The Central Bank of Ireland has published its latest quarterly bulletin showing that household debt as a proportion of disposable income has fallen by 79.2 percentage points since its peak in Q3 2011.

The latest statistics also show:

  • Irish household debt as a proportion of disposable income fell by 9.7 percentage points over the year to Q1 2018, the largest decline amongst EU countries.
  • Household debt as a proportion of disposable income has fallen by 79.2 percentage points since its peak in Q3 2011.
  • Household net worth increased by 0.9 per cent to reach €732bn in Q1 2018. Household net worth per capita now stands at €150,768.
  • NFC debt as a percentage of GDP continued to fall during Q1 2018. NFC debt fell by €24.8bn, largely due to a decrease in NFC loan liabilities. NFC debt-to-GDP has decreased by 131.7 percentage points since its peak of 326.5 per cent in Q1 2015.

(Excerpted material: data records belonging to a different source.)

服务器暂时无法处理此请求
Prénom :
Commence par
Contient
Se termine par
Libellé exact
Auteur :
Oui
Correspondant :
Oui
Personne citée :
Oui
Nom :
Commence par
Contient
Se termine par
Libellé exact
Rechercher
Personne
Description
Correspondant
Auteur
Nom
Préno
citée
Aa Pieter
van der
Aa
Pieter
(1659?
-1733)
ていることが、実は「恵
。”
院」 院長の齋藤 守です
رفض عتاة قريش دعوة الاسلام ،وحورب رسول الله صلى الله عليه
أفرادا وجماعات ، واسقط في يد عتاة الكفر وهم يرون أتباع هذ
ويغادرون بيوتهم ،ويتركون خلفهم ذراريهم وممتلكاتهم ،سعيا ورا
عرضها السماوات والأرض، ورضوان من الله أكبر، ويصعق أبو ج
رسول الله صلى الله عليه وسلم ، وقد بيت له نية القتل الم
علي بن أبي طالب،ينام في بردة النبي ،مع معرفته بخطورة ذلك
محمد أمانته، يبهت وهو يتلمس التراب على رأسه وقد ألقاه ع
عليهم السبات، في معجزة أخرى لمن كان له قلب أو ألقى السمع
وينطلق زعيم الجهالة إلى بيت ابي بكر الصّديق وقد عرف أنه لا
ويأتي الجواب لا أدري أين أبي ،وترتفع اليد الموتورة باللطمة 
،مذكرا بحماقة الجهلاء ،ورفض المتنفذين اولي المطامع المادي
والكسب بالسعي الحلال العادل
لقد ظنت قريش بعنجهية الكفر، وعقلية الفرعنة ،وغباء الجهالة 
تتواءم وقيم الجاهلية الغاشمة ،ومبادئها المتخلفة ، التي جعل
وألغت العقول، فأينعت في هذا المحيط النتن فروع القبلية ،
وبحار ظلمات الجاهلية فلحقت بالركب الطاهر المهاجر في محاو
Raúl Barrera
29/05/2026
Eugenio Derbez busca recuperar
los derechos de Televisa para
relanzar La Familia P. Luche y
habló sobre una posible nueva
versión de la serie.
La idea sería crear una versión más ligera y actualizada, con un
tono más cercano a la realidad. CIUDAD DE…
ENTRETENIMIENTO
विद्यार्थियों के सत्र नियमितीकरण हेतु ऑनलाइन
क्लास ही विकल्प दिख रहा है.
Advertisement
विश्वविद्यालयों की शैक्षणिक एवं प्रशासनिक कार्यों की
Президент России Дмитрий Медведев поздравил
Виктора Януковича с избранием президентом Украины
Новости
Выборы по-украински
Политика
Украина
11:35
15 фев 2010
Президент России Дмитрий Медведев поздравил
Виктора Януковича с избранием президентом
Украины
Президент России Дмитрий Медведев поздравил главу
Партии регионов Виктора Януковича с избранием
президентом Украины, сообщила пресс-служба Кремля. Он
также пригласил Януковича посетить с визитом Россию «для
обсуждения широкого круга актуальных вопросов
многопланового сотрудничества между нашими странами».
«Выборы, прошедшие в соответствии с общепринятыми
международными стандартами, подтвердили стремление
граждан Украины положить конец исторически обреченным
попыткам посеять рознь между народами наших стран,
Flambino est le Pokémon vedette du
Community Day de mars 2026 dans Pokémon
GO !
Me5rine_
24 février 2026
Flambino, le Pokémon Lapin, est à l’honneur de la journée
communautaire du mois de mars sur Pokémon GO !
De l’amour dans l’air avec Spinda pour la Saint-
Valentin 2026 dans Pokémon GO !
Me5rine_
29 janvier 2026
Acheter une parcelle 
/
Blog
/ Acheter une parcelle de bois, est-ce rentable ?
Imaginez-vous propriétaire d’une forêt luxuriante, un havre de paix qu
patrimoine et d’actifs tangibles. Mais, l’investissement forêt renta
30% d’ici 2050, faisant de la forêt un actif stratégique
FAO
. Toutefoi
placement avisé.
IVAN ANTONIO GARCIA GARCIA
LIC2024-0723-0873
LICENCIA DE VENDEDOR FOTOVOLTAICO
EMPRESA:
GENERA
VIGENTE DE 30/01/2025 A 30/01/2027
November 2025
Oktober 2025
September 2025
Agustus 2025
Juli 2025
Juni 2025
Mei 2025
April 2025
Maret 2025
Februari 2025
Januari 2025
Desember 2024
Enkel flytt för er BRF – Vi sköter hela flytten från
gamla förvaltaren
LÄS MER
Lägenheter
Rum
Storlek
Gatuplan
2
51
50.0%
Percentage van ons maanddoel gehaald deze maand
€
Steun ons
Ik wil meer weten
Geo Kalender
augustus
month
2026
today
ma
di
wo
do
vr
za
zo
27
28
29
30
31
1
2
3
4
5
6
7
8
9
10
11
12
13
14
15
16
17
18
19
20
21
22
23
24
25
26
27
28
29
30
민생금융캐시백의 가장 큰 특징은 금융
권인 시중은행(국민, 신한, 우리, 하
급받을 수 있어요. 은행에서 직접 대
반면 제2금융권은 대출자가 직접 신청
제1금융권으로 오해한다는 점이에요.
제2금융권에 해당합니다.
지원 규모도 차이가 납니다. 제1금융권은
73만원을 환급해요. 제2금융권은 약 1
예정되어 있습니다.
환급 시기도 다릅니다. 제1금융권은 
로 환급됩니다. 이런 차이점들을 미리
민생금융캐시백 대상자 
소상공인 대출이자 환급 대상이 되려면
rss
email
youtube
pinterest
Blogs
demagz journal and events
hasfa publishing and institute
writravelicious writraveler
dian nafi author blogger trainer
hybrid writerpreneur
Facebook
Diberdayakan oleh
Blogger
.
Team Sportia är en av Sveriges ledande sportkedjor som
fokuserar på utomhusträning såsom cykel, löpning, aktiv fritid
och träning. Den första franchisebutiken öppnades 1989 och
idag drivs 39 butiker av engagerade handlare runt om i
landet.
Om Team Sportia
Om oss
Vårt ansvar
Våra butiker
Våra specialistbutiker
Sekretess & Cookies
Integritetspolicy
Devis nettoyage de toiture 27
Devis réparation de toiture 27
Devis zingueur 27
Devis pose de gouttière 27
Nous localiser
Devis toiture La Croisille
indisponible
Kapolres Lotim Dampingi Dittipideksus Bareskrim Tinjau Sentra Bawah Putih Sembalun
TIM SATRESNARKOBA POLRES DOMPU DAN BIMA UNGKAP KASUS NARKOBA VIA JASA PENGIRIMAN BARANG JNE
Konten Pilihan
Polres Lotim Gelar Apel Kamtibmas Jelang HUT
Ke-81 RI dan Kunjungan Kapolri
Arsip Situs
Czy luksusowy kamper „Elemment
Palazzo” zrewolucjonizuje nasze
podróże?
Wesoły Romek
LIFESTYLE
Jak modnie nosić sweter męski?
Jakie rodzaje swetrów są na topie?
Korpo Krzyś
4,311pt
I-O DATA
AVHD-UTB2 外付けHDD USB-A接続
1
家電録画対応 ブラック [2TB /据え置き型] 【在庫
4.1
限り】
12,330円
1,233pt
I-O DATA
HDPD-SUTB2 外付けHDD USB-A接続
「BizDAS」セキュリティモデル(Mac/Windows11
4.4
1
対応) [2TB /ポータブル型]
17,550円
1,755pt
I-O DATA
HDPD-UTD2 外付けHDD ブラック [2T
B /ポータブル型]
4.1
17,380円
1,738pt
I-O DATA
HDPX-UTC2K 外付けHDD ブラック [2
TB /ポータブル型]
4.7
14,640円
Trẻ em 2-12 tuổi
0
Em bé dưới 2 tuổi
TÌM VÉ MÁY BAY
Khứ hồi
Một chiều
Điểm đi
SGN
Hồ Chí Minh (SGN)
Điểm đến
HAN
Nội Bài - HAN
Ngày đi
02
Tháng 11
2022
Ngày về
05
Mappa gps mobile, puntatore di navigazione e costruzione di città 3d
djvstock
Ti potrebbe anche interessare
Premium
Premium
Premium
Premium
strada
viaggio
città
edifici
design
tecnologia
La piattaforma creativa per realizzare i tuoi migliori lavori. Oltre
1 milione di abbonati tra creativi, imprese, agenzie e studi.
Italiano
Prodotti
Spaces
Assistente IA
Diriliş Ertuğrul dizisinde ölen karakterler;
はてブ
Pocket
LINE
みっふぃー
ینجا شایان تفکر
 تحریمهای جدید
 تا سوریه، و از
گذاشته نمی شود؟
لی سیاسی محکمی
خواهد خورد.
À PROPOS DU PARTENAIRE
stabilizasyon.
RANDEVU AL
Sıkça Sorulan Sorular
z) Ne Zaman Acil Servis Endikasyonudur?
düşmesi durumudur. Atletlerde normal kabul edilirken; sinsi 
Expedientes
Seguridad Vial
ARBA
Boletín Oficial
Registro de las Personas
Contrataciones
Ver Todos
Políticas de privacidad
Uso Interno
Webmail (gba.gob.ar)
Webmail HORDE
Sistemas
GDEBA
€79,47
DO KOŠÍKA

Mark Cassidy, Director of Economics and Statistics at the Central Bank of Ireland, said: “The continued rise in household net worth to its highest level to date largely reflects an increase in residential house prices, with the value of housing assets up €9.6bn in Q1 2018. This results in the striking figure of a 70.2% increase in household net worth since its lowest level of €430.2bn in Q2 2012. However, today’s figures also show that household debt, a key indicator of the economy’s resilience to any potential future shocks, remained largely unchanged during Q1 2018 and Irish households continue to be the fourth most indebted in the European Union”.